OBJECTIVE
Please copy every row below word for word, leaving the pictures out of your answer.

[Dataset records]
++++

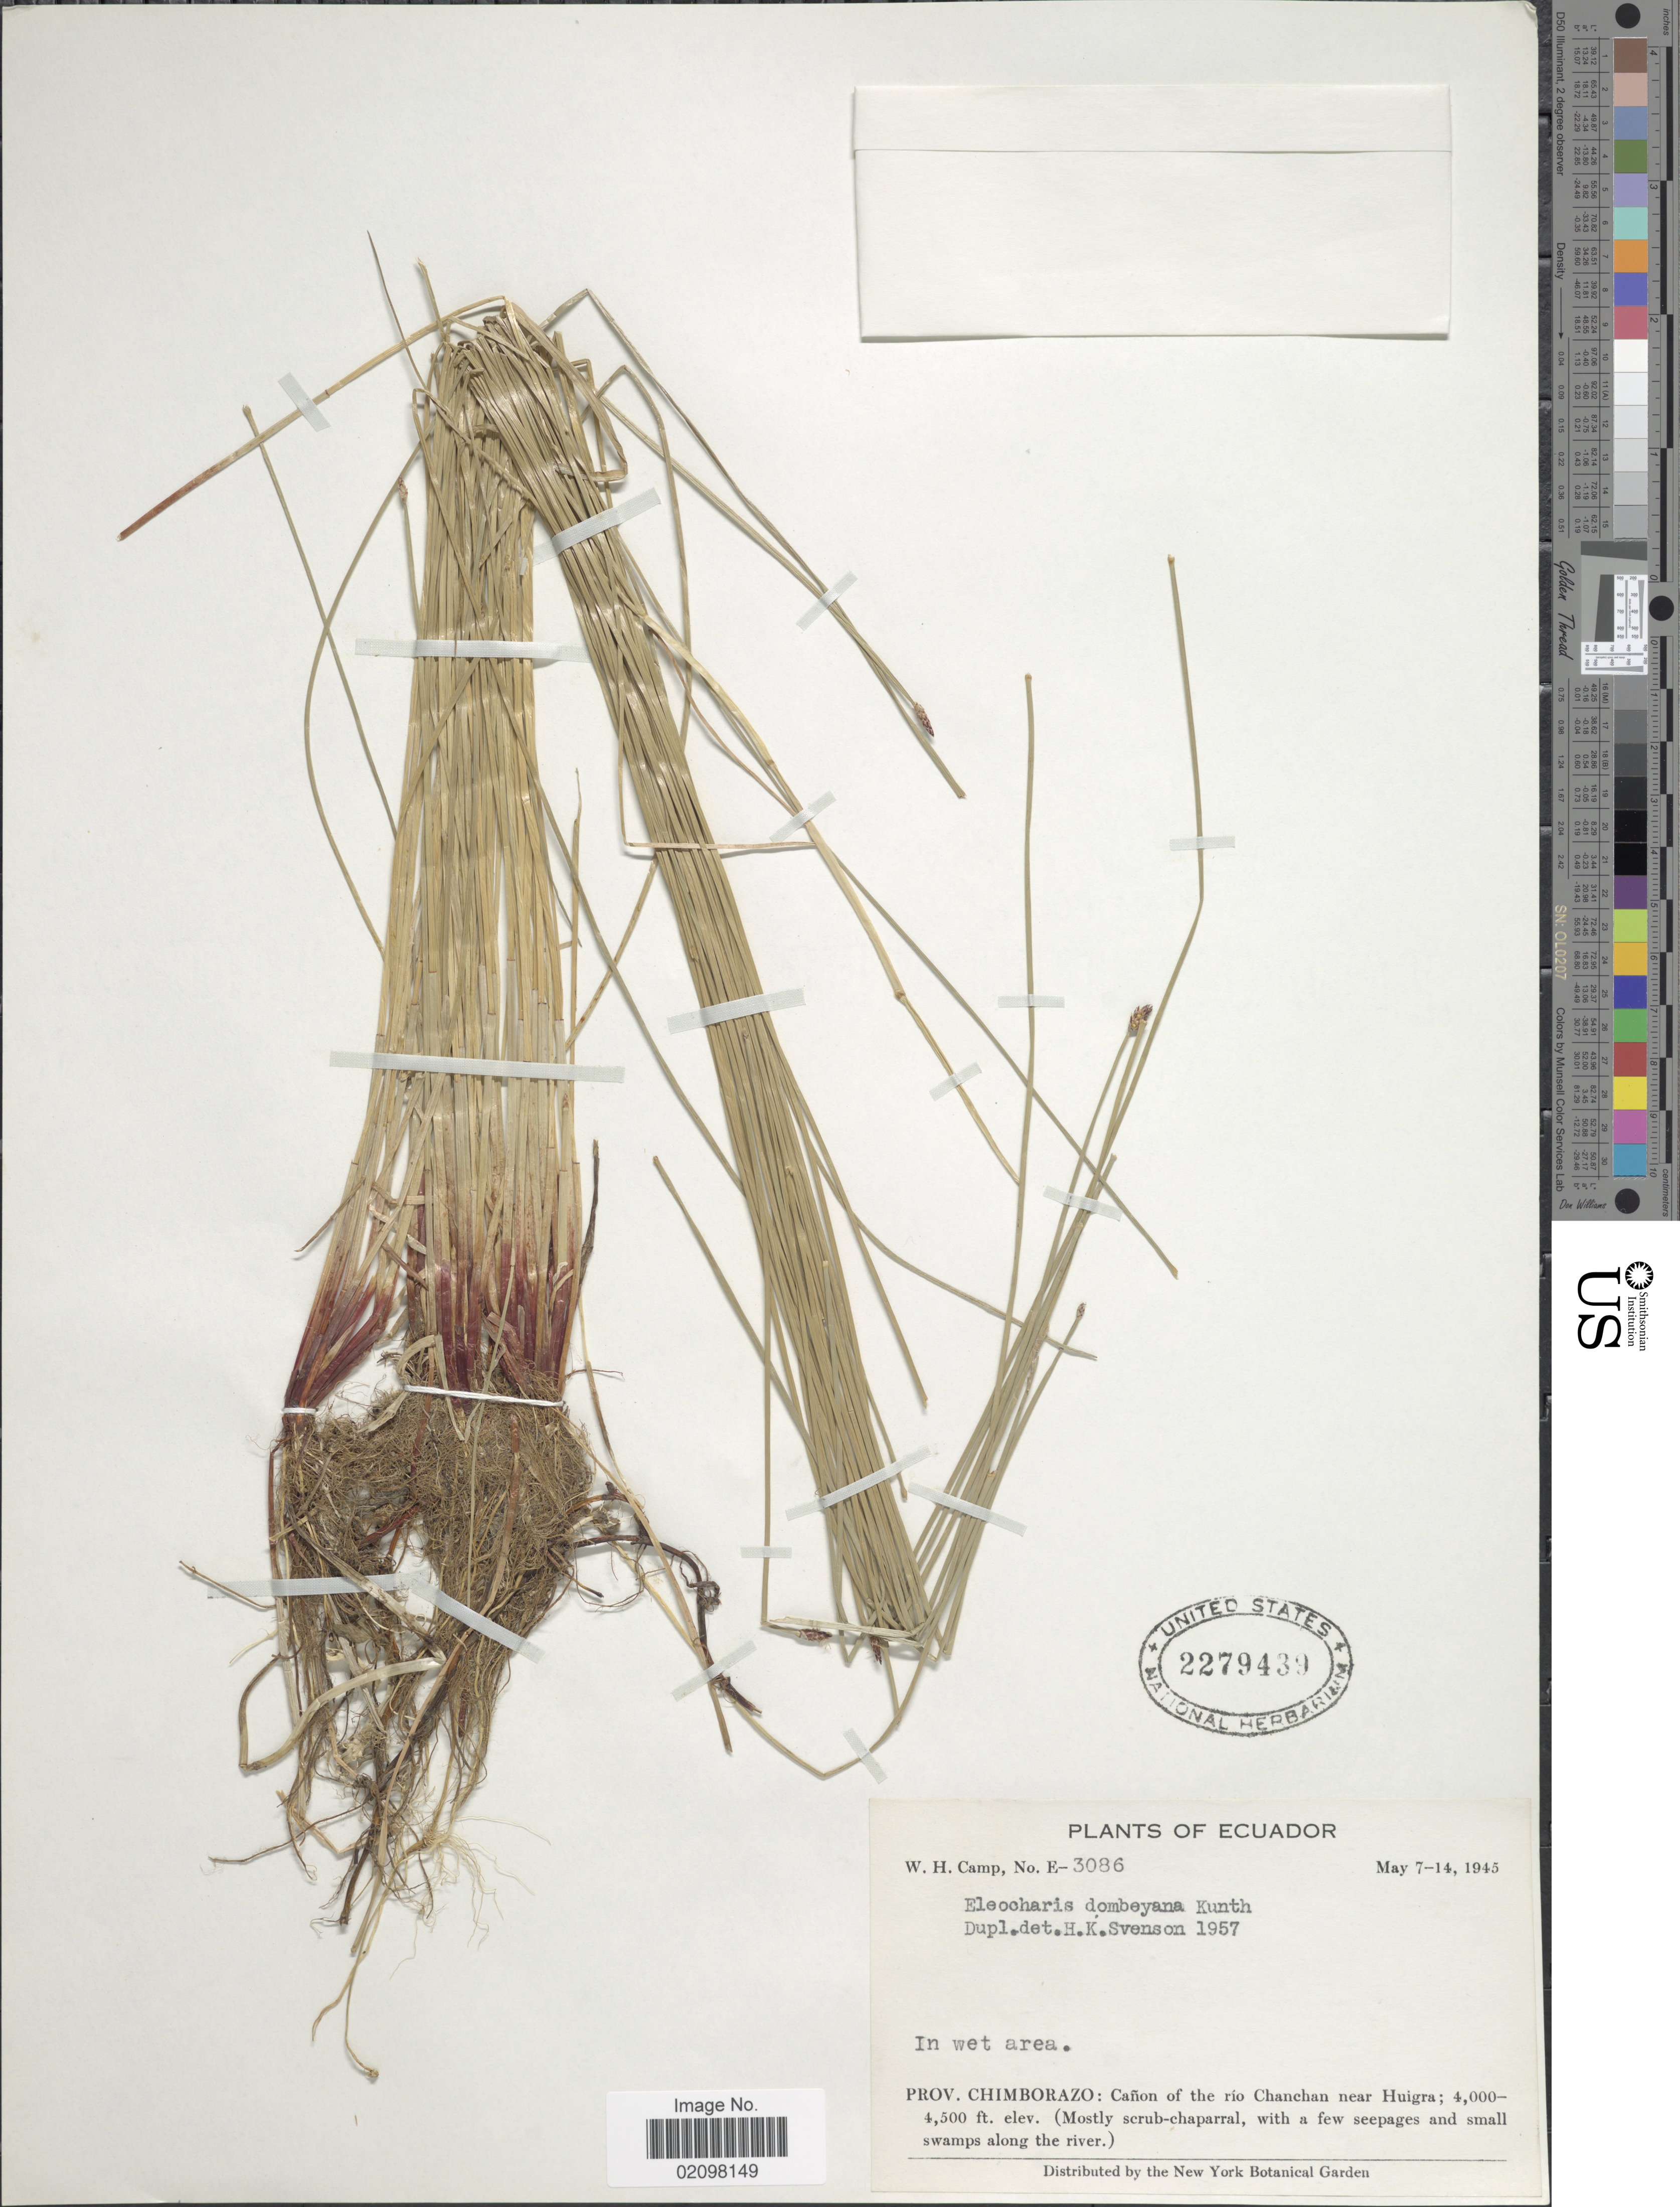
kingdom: Plantae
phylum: Tracheophyta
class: Liliopsida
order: Poales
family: Cyperaceae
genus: Eleocharis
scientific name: Eleocharis dombeyana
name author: Kunth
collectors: W. H. Camp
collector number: E-3086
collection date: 1945-05-07/1945-05-14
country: Ecuador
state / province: Chimborazo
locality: Cañon of the río Chanchan near Huigra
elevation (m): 1219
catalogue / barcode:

++++

CORRECT RESULT
kingdom: Plantae
phylum: Tracheophyta
class: Liliopsida
order: Poales
family: Cyperaceae
genus: Eleocharis
scientific name: Eleocharis dombeyana
name author: Kunth
collectors: W. H. Camp
collector number: E-3086
collection date: 1945-05-07/1945-05-14
country: Ecuador
state / province: Chimborazo
locality: Cañon of the río Chanchan near Huigra
elevation (m): 1219
catalogue / barcode:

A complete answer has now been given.